Verify the adapter layer count is small compared with the full model. You should see trainable parameters drop sharply while the model still accepts multi-label targets and returns logits for all 15 emotions.

Step 5: Train and score the classifier

Your fifth outcome is a trained emotion model with measurable performance on held-out data. Configure epoch-based evaluation, compute exact accuracy plus macro and micro F1, and train until the best checkpoint is saved. The source reports that this combination produced F1 above 0.7 for most target emotions.

from sklearn.metrics import f1_score, precision_score, recall_score, accuracy_score

# train with epoch evaluation, then score on the test set
# compute_metrics should threshold sigmoid outputs at 0.5

Verify the run by checking the evaluation logs and test-set report. You should see per-class metrics for each emotion and a best checkpoint selected from validation performance.

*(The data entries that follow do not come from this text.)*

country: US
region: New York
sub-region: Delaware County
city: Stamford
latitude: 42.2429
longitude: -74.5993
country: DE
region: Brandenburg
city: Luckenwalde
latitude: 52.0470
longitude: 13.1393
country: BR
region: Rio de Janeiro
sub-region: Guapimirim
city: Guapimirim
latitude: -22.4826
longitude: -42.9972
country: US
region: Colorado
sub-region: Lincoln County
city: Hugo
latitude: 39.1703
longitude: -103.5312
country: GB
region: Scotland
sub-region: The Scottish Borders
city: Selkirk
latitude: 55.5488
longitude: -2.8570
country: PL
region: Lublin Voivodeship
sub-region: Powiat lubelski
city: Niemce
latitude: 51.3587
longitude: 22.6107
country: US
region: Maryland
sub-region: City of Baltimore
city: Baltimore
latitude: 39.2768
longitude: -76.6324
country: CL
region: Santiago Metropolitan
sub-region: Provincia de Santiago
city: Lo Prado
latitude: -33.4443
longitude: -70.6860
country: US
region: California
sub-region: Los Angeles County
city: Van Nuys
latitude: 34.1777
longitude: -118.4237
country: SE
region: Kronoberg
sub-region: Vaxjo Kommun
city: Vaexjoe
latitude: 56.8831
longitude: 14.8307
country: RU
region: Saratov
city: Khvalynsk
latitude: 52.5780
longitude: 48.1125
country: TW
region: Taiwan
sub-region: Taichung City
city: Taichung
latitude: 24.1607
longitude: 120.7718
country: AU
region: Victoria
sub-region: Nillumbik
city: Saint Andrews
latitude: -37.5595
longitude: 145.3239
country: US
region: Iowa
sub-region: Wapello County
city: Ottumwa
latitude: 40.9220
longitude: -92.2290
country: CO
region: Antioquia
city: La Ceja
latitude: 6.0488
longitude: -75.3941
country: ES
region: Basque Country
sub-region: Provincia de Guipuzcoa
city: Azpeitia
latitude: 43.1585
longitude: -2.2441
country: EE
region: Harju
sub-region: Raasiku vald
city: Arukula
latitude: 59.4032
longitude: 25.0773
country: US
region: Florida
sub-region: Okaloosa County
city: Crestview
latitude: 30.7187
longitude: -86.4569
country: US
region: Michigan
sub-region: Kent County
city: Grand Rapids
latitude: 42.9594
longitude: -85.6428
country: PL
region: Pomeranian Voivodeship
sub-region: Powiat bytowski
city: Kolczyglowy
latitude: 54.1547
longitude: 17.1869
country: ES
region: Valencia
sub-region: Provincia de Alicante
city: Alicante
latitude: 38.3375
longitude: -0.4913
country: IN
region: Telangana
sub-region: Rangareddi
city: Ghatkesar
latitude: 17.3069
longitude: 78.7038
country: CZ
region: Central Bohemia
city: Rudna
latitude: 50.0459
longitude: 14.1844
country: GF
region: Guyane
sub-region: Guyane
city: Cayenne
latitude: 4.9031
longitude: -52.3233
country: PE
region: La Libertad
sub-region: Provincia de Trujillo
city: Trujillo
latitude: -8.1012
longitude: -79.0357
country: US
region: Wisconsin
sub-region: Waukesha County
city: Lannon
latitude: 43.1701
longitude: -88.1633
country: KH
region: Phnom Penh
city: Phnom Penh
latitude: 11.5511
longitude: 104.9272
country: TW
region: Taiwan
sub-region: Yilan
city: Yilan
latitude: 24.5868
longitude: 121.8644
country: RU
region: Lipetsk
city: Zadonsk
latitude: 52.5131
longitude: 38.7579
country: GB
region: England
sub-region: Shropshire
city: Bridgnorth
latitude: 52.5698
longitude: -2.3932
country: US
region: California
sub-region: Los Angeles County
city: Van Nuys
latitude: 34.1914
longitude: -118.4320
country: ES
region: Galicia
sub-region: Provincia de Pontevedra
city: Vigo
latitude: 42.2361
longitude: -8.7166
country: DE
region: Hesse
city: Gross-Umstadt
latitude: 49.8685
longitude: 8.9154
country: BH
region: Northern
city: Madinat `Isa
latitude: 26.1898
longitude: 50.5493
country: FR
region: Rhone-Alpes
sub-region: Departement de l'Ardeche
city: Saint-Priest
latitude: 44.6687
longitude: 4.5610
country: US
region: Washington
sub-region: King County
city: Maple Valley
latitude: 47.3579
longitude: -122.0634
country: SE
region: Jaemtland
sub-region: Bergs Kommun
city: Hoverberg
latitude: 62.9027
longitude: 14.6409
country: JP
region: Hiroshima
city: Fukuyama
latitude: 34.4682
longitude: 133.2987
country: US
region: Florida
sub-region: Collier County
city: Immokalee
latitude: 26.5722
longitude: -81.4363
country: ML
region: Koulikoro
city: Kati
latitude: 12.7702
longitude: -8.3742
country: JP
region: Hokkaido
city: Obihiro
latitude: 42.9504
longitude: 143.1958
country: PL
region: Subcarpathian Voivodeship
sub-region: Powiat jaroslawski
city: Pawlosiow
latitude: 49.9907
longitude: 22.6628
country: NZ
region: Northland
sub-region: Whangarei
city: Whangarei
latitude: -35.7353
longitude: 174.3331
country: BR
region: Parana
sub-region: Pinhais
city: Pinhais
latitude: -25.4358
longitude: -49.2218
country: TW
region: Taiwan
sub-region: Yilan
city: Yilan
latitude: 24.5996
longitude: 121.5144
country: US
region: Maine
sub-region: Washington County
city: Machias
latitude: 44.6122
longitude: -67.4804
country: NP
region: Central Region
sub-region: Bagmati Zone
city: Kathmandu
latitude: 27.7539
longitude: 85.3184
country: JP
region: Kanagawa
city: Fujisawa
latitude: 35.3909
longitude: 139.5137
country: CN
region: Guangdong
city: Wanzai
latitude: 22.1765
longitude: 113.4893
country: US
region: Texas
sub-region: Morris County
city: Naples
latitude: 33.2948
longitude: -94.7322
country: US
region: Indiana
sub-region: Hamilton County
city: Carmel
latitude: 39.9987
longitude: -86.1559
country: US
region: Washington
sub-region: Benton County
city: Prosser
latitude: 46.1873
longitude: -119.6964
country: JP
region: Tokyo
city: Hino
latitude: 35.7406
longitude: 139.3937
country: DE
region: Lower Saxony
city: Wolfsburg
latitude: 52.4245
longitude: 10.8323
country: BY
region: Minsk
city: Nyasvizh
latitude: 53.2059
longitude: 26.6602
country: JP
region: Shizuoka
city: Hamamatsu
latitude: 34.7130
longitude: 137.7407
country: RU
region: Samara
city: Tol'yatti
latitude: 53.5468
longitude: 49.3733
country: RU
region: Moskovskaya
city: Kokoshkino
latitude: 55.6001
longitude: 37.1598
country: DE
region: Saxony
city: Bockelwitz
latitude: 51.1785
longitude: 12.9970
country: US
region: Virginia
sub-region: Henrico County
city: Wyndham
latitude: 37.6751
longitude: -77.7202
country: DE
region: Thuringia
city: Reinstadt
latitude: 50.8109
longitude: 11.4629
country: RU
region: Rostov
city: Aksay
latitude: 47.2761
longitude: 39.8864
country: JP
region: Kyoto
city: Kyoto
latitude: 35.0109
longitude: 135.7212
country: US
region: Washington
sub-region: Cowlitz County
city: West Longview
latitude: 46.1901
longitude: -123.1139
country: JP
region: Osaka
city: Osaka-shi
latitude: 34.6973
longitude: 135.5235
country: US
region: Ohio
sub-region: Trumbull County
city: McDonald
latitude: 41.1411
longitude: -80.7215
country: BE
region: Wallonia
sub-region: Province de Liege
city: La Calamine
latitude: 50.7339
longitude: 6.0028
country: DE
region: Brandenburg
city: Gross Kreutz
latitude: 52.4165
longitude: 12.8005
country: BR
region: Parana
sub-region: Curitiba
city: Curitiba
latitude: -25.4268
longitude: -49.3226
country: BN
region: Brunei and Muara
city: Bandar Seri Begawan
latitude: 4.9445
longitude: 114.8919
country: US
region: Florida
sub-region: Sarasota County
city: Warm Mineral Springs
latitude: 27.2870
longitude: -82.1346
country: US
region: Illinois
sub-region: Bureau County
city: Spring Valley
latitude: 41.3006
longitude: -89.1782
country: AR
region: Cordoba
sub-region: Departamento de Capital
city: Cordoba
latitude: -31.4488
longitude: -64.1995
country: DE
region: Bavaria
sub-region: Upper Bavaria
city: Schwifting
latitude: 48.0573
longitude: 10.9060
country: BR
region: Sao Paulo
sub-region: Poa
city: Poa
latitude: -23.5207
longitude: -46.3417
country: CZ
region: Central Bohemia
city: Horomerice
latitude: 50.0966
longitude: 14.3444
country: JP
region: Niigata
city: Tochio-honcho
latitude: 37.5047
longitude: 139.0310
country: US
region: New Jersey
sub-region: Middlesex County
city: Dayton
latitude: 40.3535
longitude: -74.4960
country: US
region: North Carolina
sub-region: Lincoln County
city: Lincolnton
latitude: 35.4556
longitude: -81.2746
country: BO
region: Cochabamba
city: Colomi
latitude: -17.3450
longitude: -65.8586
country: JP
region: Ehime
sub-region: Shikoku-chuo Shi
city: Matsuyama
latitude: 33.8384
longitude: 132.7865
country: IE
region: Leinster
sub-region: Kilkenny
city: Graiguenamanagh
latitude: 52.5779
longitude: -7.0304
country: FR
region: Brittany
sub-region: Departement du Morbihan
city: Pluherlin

MetricBefore/BaselineAfter/Result
Minority-class balanceHeavily skewed toward neutralNeutral reduced and rare emotions expanded with ISMOTE
Training methodFull fine-tuning would need more memory4-bit base model plus LoRA adapters
Emotion F1Not reported for the raw baselineMost target emotions reached F1 > 0.7

Common mistakes

  • Using the imbalanced dataset as-is. Fix: undersample neutral examples and oversample rare labels before training.
  • Forgetting multi-label thresholds. Fix: use sigmoid outputs and a 0.5 cutoff, not softmax.
  • Running out of GPU memory. Fix: keep 4-bit loading, LoRA, and gradient checkpointing enabled.

What's next

From here, try exporting the model to the Hugging Face Hub, tuning the threshold per emotion, and comparing ISMOTE with simpler oversampling methods on your own domain data.